*** Opening THE DATA ***

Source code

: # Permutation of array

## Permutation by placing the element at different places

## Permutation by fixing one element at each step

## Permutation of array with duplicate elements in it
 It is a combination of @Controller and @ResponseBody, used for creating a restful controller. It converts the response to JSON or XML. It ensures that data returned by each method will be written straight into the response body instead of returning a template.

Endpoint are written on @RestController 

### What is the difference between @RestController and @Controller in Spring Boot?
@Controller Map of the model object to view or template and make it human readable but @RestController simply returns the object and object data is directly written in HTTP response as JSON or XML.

*** Closing THE DATA ***

#### TASK DIRECTIONS
Each entry above is to be duplicated exactly, with nothing left out.

#### EXERCISE RESULT
Source code

: # Permutation of array

## Permutation by placing the element at different places

## Permutation by fixing one element at each step

## Permutation of array with duplicate elements in it
 It is a combination of @Controller and @ResponseBody, used for creating a restful controller. It converts the response to JSON or XML. It ensures that data returned by each method will be written straight into the response body instead of returning a template.

Endpoint are written on @RestController 

### What is the difference between @RestController and @Controller in Spring Boot?
@Controller Map of the model object to view or template and make it human readable but @RestController simply returns the object and object data is directly written in HTTP response as JSON or XML.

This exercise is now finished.